## EXERCISE DIRECTIONS
Reproduce, from the lines below, exactly the stretch that begins at the line containing "médicamenteuse" and ends at the line containing "qui structurent le", both included.

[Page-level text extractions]
Segment Open
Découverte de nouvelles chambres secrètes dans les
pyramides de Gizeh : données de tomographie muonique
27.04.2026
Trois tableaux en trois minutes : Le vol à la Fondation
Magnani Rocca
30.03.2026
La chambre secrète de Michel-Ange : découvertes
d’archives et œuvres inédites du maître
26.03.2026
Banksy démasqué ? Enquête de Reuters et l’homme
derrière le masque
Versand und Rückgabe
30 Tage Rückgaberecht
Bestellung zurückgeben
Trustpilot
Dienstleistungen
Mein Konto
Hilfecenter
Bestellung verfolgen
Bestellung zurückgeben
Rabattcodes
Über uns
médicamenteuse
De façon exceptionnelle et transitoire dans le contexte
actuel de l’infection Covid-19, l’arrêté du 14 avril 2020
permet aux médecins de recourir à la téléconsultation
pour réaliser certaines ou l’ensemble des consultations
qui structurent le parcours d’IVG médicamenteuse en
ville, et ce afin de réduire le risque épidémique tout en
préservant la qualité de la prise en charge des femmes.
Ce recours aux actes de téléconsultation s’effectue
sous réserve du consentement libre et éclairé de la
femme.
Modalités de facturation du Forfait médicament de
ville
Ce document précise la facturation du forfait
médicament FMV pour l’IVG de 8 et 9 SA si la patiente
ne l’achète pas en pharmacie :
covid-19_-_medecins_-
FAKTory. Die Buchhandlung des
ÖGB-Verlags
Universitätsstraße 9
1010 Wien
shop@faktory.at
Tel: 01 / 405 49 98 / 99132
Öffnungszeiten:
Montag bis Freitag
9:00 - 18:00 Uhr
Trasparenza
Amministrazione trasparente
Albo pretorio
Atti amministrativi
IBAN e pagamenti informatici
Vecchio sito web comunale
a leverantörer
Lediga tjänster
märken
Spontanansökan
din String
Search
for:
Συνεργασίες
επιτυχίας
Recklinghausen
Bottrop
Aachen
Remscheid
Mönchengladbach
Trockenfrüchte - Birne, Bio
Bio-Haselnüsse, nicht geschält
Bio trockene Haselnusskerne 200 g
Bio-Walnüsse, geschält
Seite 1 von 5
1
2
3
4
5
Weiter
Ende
Segment Closed
## RESULT
médicamenteuse
De façon exceptionnelle et transitoire dans le contexte
actuel de l’infection Covid-19, l’arrêté du 14 avril 2020
permet aux médecins de recourir à la téléconsultation
pour réaliser certaines ou l’ensemble des consultations
qui structurent le parcours d’IVG médicamenteuse en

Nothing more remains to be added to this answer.